● **COMPITO 1**:
Nei record, restituisci identiche le righe che vanno da quella con "الخدمات في مجال" fino a quella con "Consegna entro il giorno 12 agosto", entrambe comprese. Lascia fuori le immagini.

● **BRANO CITATO**:
---*---

In questo quadro le doglianze della ricorrente si rivelano senza fondamento, perché esse tendono in realtà non a contestare l'esattezza dei principi interpretativi applicati dalla sentenza impugnata, ma, piuttosto, a rimettere in discussione in questa sede la valutazione delle risultanze probatorie già esaurientemente compiuta dal giudice del merito.

4. Egualmente infondate, ai fini del controllo che compete a questa Corte sull'iter logico e giuridico seguito dal giudice del merito nell'apprezzamento delle risultanze processuali, sono le censure (quarto e quinto motivo del ricorso) mosse alla mancata ammissione dei mezzi istruttori richiesti dal Banco di Sicilia (acquisizione di chiarimenti sulle modalità di pagamento delle attrezzature dell'esercizio di macelleria da parte dell'acquirente e istanza di produzione delle bollette ENEL nel periodo gennaio-dicembre 1983, dirette a dimostrare la prosecuzione dell'attività commerciale della fallita), perché non è possibile cogliere nella doglianza il carattere decisivo dei mezzi stessi, idoneo a determinare una soluzione della controversia diversa da quella adottata.

---*---

● **COMPITO 2**:
Ribatti per intero il brano citato, senza cambiare nemmeno una parola.

● **RECORD FORNITI**:
---*---

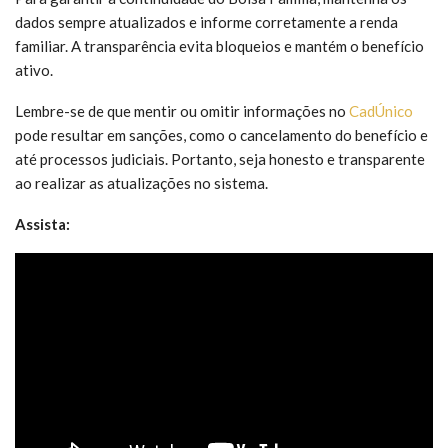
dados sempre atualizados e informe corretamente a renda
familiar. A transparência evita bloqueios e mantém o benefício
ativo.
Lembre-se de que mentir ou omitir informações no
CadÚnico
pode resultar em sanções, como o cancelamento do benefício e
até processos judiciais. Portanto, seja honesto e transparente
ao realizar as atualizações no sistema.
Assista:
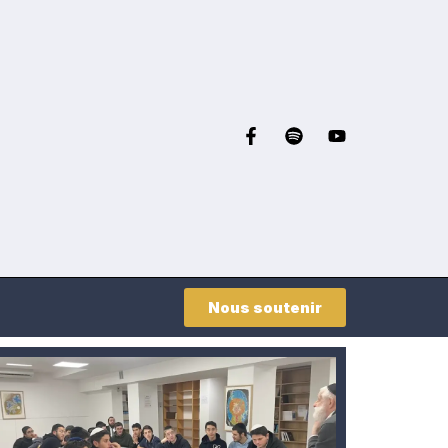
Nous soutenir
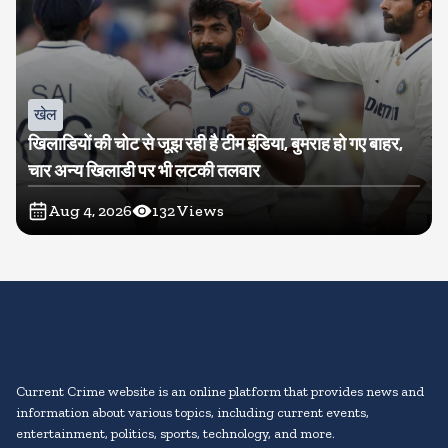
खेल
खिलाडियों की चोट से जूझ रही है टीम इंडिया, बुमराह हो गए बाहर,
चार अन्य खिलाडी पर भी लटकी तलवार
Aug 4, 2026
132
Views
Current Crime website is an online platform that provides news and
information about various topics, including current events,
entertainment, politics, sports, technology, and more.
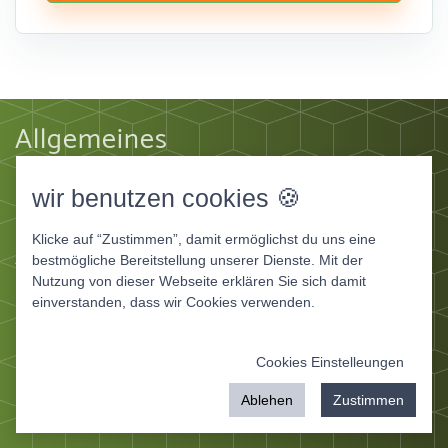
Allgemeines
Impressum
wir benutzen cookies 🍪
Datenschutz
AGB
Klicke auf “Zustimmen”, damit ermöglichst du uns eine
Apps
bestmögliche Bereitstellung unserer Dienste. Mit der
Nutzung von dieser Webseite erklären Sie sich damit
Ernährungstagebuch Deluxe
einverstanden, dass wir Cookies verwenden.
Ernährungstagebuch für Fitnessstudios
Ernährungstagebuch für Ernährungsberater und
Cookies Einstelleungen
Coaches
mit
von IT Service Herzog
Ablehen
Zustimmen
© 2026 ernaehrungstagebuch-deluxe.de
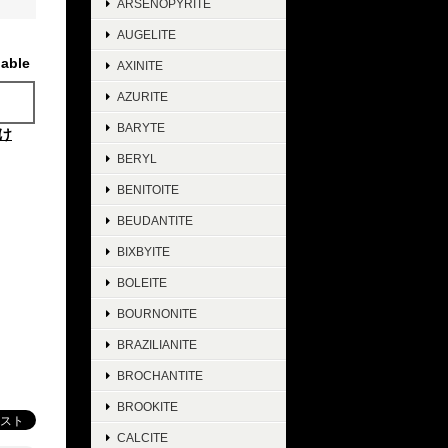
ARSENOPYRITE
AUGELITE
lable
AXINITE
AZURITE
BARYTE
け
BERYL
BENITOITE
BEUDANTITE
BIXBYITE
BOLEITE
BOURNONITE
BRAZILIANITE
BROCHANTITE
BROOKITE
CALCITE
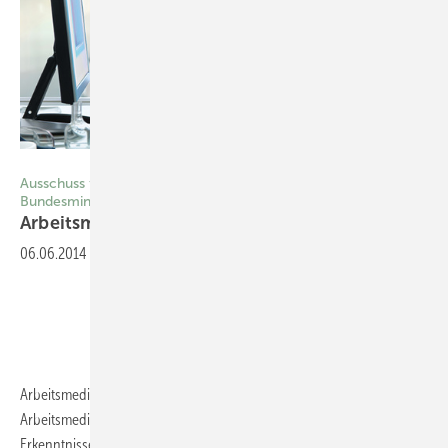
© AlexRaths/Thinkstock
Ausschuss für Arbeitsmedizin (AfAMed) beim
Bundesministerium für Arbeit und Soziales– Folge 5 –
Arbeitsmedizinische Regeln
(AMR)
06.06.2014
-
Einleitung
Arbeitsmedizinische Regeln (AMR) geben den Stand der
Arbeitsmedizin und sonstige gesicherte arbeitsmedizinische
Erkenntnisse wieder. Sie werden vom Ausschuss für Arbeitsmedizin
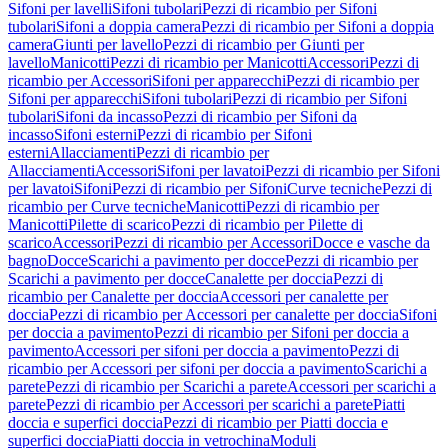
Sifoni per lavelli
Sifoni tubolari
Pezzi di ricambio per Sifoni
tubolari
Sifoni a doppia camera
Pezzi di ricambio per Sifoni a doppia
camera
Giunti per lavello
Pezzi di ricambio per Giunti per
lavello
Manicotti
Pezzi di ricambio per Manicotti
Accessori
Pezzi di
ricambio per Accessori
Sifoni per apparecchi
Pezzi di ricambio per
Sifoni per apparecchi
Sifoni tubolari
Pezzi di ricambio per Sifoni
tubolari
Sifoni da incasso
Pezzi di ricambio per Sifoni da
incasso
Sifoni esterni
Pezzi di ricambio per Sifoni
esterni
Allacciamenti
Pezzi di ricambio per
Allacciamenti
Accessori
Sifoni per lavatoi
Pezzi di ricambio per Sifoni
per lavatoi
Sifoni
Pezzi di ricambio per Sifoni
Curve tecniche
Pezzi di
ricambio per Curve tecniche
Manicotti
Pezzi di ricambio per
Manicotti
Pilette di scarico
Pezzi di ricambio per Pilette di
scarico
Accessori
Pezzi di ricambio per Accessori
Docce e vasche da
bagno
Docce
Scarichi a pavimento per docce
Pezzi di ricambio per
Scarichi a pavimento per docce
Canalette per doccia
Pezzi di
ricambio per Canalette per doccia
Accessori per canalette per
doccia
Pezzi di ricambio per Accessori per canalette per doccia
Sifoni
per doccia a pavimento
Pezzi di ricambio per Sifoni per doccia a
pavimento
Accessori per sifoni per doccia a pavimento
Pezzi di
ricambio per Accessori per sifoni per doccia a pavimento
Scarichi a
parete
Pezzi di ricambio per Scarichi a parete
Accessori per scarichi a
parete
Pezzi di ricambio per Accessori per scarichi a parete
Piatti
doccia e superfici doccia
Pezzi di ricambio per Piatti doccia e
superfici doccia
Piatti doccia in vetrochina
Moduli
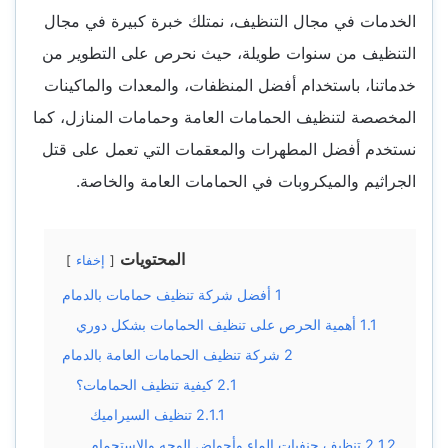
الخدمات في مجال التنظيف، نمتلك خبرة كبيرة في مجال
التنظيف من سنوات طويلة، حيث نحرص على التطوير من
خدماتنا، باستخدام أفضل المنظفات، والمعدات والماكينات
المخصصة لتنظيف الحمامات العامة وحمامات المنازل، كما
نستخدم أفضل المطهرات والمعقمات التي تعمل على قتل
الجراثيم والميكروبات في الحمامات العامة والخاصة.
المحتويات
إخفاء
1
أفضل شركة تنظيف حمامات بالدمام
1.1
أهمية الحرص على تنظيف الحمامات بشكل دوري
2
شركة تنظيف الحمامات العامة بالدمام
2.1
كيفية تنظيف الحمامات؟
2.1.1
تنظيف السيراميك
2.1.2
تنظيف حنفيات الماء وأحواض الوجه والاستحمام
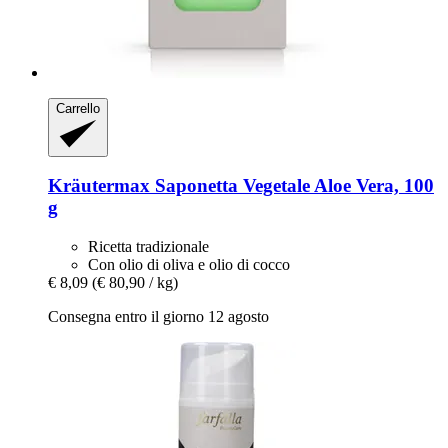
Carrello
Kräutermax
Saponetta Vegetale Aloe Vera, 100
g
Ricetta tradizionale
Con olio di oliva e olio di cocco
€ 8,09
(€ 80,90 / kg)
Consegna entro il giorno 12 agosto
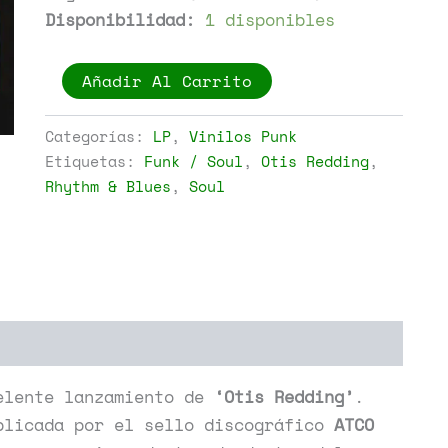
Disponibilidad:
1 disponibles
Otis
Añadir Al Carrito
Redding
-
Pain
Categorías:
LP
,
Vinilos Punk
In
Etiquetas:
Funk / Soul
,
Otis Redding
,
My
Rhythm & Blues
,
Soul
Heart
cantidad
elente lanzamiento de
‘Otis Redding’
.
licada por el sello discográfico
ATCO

---*---

● **SOLUZIONE 1**:
الخدمات في مجال التنظيف، نمتلك خبرة كبيرة في مجال
التنظيف من سنوات طويلة، حيث نحرص على التطوير من
خدماتنا، باستخدام أفضل المنظفات، والمعدات والماكينات
المخصصة لتنظيف الحمامات العامة وحمامات المنازل، كما
نستخدم أفضل المطهرات والمعقمات التي تعمل على قتل
الجراثيم والميكروبات في الحمامات العامة والخاصة.
المحتويات
إخفاء
1
أفضل شركة تنظيف حمامات بالدمام
1.1
أهمية الحرص على تنظيف الحمامات بشكل دوري
2
شركة تنظيف الحمامات العامة بالدمام
2.1
كيفية تنظيف الحمامات؟
2.1.1
تنظيف السيراميك
2.1.2
تنظيف حنفيات الماء وأحواض الوجه والاستحمام
Carrello
Kräutermax
Saponetta Vegetale Aloe Vera, 100
g
Ricetta tradizionale
Con olio di oliva e olio di cocco
€ 8,09
(€ 80,90 / kg)
Consegna entro il giorno 12 agosto

● **SOLUZIONE 2**:
In questo quadro le doglianze della ricorrente si rivelano senza fondamento, perché esse tendono in realtà non a contestare l'esattezza dei principi interpretativi applicati dalla sentenza impugnata, ma, piuttosto, a rimettere in discussione in questa sede la valutazione delle risultanze probatorie già esaurientemente compiuta dal giudice del merito.

4. Egualmente infondate, ai fini del controllo che compete a questa Corte sull'iter logico e giuridico seguito dal giudice del merito nell'apprezzamento delle risultanze processuali, sono le censure (quarto e quinto motivo del ricorso) mosse alla mancata ammissione dei mezzi istruttori richiesti dal Banco di Sicilia (acquisizione di chiarimenti sulle modalità di pagamento delle attrezzature dell'esercizio di macelleria da parte dell'acquirente e istanza di produzione delle bollette ENEL nel periodo gennaio-dicembre 1983, dirette a dimostrare la prosecuzione dell'attività commerciale della fallita), perché non è possibile cogliere nella doglianza il carattere decisivo dei mezzi stessi, idoneo a determinare una soluzione della controversia diversa da quella adottata.